WORK TO BE COMPLETED.
Please copy out the lines word for word, from the start of the entries through the line containing "This website has", including that line. Give those lines and nothing after them.

Stored records:
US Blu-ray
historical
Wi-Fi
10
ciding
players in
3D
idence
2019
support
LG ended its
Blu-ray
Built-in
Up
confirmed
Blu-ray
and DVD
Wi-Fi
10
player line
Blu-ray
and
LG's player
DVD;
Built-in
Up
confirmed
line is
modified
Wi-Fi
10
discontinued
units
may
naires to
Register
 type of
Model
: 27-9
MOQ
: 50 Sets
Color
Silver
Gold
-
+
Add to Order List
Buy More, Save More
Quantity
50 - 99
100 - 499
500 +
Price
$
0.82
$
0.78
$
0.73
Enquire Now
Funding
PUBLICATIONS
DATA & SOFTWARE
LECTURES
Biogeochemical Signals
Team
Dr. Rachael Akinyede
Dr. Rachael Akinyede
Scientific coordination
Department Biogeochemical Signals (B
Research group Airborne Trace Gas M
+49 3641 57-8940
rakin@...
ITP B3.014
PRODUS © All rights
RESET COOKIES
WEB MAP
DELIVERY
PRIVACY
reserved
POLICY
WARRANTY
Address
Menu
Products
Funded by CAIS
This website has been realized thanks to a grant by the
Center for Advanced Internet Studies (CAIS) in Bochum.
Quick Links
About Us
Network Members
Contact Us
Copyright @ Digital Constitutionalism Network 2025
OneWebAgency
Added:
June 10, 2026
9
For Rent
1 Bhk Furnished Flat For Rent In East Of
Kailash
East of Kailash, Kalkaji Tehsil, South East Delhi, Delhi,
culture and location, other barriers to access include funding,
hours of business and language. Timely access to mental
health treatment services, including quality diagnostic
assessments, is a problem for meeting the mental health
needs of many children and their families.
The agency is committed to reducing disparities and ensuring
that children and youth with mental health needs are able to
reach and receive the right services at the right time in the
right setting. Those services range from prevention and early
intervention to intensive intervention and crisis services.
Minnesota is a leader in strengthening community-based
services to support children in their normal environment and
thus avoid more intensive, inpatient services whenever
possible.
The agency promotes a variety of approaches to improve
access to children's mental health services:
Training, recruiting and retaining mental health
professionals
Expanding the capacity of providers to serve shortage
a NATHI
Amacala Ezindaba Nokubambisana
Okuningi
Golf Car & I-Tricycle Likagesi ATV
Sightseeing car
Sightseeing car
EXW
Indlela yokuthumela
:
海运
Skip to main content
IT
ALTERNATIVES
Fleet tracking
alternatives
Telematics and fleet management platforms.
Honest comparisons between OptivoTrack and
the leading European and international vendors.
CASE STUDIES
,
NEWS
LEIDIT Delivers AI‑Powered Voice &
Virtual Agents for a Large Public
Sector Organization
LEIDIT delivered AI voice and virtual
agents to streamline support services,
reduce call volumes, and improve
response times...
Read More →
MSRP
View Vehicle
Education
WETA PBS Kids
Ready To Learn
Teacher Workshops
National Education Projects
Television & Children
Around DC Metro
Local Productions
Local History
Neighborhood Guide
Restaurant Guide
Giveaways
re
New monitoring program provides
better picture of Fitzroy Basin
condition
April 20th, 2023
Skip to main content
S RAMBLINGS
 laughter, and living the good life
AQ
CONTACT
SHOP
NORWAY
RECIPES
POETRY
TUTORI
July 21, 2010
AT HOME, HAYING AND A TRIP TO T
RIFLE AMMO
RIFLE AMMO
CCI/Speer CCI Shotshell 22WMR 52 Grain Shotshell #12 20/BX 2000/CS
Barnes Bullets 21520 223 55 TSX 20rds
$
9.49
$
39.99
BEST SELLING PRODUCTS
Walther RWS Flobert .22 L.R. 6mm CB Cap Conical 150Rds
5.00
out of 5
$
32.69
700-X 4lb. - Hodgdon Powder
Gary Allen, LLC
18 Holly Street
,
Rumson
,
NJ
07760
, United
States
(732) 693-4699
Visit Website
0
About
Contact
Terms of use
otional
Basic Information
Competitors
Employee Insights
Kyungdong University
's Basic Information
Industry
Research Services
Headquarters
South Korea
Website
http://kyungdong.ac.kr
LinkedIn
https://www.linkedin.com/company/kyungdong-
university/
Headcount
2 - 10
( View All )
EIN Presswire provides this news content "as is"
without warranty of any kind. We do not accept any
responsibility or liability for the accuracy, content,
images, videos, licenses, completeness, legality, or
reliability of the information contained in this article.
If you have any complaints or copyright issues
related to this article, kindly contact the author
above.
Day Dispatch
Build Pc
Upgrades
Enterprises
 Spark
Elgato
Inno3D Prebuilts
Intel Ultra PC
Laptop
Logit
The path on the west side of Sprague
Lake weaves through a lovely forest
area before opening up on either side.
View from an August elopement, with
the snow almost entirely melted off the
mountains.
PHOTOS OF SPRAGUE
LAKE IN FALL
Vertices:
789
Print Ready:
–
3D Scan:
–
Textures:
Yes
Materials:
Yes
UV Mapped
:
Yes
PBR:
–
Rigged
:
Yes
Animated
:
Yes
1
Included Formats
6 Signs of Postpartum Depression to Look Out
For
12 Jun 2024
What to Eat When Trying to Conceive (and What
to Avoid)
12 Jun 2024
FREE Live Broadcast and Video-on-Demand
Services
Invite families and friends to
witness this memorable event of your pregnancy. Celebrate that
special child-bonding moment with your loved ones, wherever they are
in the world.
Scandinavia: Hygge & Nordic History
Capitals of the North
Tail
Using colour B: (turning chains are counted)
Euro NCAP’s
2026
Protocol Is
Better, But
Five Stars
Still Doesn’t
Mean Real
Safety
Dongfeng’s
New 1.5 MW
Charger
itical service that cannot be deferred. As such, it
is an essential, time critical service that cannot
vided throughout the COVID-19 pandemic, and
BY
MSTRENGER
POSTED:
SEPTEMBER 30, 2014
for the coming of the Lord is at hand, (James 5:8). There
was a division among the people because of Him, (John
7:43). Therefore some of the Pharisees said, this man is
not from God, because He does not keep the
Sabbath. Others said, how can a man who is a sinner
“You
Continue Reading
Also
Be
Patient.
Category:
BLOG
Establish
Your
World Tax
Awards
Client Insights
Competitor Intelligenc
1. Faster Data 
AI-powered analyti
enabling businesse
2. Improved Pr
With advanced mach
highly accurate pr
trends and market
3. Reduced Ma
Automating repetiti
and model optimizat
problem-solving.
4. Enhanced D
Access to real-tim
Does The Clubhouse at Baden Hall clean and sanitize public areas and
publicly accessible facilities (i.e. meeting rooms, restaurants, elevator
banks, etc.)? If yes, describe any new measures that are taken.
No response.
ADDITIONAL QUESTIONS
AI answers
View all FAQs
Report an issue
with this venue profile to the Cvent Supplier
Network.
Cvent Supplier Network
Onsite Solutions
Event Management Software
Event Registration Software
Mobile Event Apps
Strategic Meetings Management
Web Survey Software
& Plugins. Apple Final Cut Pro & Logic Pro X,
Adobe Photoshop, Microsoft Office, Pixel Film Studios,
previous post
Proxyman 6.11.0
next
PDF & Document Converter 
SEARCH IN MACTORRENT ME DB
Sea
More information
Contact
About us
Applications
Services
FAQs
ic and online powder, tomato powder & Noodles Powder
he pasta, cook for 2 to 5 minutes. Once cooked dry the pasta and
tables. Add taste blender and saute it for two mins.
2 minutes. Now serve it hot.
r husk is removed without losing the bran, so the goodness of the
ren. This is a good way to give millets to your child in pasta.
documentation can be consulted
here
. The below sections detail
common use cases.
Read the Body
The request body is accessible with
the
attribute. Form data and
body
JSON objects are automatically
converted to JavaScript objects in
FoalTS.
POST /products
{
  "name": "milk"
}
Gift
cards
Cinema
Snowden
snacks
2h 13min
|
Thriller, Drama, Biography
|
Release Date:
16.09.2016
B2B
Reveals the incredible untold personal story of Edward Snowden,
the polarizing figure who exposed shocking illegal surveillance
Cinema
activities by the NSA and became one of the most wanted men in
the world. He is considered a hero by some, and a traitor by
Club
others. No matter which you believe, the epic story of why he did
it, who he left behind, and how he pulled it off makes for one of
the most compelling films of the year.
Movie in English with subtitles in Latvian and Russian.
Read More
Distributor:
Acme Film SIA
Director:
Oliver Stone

ANSWER AREA.
US Blu-ray
historical
Wi-Fi
10
ciding
players in
3D
idence
2019
support
LG ended its
Blu-ray
Built-in
Up
confirmed
Blu-ray
and DVD
Wi-Fi
10
player line
Blu-ray
and
LG's player
DVD;
Built-in
Up
confirmed
line is
modified
Wi-Fi
10
discontinued
units
may
naires to
Register
 type of
Model
: 27-9
MOQ
: 50 Sets
Color
Silver
Gold
-
+
Add to Order List
Buy More, Save More
Quantity
50 - 99
100 - 499
500 +
Price
$
0.82
$
0.78
$
0.73
Enquire Now
Funding
PUBLICATIONS
DATA & SOFTWARE
LECTURES
Biogeochemical Signals
Team
Dr. Rachael Akinyede
Dr. Rachael Akinyede
Scientific coordination
Department Biogeochemical Signals (B
Research group Airborne Trace Gas M
+49 3641 57-8940
rakin@...
ITP B3.014
PRODUS © All rights
RESET COOKIES
WEB MAP
DELIVERY
PRIVACY
reserved
POLICY
WARRANTY
Address
Menu
Products
Funded by CAIS
This website has been realized thanks to a grant by the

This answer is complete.